DATA FOR ANALYSIS below:

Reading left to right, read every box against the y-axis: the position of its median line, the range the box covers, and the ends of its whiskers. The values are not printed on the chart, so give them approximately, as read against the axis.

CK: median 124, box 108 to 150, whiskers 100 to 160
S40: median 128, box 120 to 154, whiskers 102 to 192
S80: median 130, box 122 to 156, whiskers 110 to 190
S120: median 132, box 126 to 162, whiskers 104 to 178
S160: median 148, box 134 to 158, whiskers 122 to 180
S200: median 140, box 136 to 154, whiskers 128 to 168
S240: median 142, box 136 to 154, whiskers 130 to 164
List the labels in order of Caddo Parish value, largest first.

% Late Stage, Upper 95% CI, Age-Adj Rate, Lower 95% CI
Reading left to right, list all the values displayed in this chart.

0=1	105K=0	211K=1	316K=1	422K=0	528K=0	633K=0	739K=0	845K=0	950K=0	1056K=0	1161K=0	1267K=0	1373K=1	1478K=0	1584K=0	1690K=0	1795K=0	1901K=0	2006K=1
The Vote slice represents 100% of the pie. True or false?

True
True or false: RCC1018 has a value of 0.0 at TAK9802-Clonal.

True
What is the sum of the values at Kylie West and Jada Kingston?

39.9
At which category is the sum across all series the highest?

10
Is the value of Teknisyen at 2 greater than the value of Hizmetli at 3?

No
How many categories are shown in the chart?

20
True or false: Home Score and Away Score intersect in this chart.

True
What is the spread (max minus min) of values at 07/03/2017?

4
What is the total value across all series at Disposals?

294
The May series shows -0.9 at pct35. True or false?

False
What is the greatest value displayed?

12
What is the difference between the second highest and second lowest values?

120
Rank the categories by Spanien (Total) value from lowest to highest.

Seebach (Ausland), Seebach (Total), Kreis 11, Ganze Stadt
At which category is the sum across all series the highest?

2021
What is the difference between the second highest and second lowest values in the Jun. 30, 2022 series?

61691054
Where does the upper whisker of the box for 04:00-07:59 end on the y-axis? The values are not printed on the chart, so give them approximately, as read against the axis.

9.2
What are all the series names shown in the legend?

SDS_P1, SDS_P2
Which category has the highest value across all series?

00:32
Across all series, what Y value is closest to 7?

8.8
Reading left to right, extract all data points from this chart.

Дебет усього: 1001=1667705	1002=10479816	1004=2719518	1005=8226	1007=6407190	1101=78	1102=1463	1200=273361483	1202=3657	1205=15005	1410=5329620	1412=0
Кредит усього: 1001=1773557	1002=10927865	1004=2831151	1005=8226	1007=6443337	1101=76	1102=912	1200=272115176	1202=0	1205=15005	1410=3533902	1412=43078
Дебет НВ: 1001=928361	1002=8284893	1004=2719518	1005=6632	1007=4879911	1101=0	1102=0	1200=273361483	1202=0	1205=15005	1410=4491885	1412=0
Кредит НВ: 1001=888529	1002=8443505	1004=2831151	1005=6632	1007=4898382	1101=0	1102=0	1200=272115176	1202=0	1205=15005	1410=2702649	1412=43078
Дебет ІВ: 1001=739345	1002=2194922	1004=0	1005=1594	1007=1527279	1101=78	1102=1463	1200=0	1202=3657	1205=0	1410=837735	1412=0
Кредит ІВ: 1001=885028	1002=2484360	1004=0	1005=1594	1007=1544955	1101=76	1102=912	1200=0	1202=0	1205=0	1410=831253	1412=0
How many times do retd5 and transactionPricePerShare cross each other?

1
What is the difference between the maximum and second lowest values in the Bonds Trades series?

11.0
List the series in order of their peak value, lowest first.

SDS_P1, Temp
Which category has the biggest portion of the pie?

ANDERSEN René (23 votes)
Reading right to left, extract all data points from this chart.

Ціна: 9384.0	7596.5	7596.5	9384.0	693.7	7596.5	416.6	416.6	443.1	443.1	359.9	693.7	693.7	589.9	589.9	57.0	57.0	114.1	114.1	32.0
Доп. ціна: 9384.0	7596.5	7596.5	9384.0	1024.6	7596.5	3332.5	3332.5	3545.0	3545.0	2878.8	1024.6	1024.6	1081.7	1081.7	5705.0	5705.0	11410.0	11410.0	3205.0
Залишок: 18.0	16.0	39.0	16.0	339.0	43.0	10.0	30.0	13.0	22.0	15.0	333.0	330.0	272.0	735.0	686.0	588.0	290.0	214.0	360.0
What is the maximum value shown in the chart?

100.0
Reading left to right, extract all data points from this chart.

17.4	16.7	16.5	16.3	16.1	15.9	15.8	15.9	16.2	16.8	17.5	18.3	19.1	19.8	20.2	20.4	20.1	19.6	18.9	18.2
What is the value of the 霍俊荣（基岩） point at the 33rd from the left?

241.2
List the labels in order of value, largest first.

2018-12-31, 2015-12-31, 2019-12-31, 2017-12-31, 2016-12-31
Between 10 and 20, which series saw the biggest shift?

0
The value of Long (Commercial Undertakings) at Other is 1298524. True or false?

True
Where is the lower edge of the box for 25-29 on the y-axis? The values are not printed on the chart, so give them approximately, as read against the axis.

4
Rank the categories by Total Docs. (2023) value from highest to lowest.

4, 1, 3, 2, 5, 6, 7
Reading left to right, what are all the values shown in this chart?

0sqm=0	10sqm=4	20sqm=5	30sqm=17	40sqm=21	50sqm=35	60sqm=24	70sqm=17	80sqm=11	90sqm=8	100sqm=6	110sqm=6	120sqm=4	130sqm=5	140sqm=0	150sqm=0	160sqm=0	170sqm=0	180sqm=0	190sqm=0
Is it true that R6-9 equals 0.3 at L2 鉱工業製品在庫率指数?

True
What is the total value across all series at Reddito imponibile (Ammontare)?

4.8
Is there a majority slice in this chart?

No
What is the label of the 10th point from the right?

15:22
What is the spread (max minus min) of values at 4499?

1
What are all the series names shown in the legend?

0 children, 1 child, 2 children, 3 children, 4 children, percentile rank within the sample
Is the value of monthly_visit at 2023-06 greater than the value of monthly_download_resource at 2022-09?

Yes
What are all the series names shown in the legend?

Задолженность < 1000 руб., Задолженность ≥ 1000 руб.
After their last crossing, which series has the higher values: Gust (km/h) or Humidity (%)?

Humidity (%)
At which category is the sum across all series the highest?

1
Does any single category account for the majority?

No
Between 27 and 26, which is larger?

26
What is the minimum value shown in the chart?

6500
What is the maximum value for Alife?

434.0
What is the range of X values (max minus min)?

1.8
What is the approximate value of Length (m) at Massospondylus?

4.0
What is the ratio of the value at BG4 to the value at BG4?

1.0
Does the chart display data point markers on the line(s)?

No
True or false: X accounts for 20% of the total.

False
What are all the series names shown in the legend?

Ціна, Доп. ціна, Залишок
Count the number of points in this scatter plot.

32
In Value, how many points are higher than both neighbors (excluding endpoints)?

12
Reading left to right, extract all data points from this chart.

End of DATA FOR ANALYSIS.

• [EXERCISE OBJECTIVE]: Show every line of the records above that contains the string "from".

• [COMPLETED EXERCISE]:
Rank the categories by Spanien (Total) value from lowest to highest.
Reading left to right, extract all data points from this chart.
Reading right to left, extract all data points from this chart.
Reading left to right, extract all data points from this chart.
What is the value of the 霍俊荣（基岩） point at the 33rd from the left?
Rank the categories by Total Docs. (2023) value from highest to lowest.
What is the label of the 10th point from the right?
Reading left to right, extract all data points from this chart.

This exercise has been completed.